From the line containing "Table 5. Stratified" down to the line containing "Figure 1. Effects" in the records below, reproduce every line exactly, ends included, and omit all others.

Entries supplied.
↓↓↓
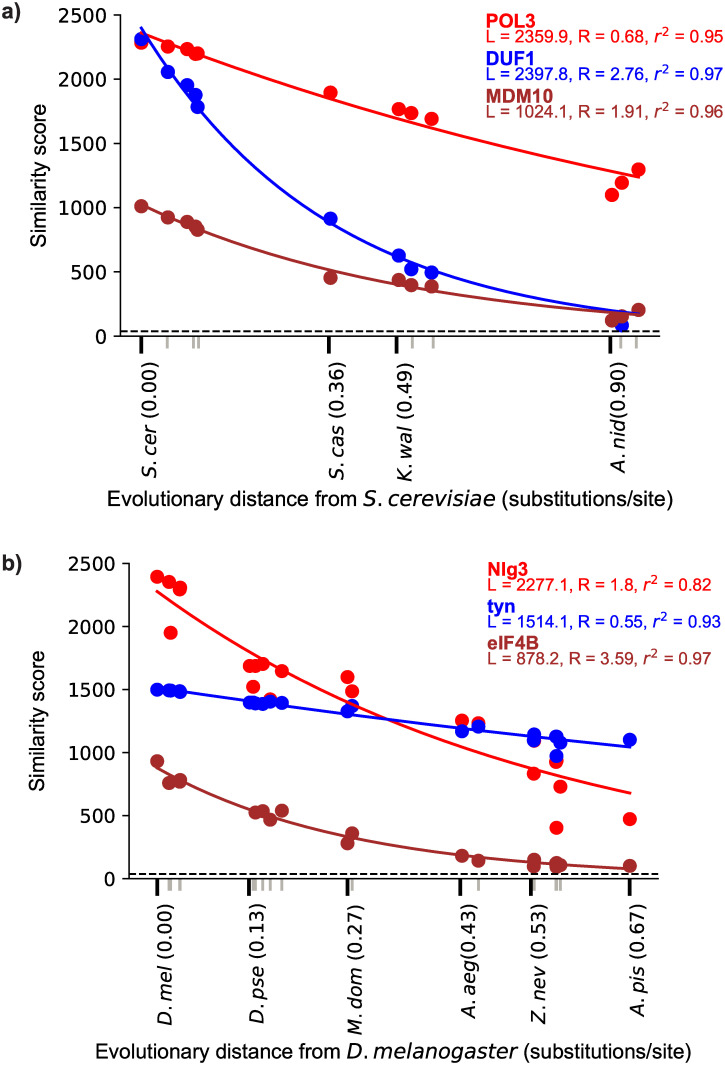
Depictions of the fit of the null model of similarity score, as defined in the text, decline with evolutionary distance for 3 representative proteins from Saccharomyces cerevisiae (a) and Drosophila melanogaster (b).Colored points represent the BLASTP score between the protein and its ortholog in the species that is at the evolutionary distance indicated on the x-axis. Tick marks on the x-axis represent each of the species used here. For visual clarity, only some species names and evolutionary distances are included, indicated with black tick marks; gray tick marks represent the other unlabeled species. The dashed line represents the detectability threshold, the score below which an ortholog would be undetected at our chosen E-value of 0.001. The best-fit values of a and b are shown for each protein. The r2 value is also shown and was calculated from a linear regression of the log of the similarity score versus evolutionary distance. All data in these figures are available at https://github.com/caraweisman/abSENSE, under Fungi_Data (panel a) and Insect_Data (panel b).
↑↑↑
↓↓↓
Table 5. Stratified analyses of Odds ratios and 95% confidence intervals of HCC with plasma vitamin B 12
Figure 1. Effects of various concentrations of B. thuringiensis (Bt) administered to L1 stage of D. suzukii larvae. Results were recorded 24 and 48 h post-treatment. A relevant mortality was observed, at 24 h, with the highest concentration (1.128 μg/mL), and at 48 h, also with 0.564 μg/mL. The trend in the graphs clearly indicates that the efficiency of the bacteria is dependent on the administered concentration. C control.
↑↑↑
Output for this task.
Table 5. Stratified analyses of Odds ratios and 95% confidence intervals of HCC with plasma vitamin B 12
Figure 1. Effects of various concentrations of B. thuringiensis (Bt) administered to L1 stage of D. suzukii larvae. Results were recorded 24 and 48 h post-treatment. A relevant mortality was observed, at 24 h, with the highest concentration (1.128 μg/mL), and at 48 h, also with 0.564 μg/mL. The trend in the graphs clearly indicates that the efficiency of the bacteria is dependent on the administered concentration. C control.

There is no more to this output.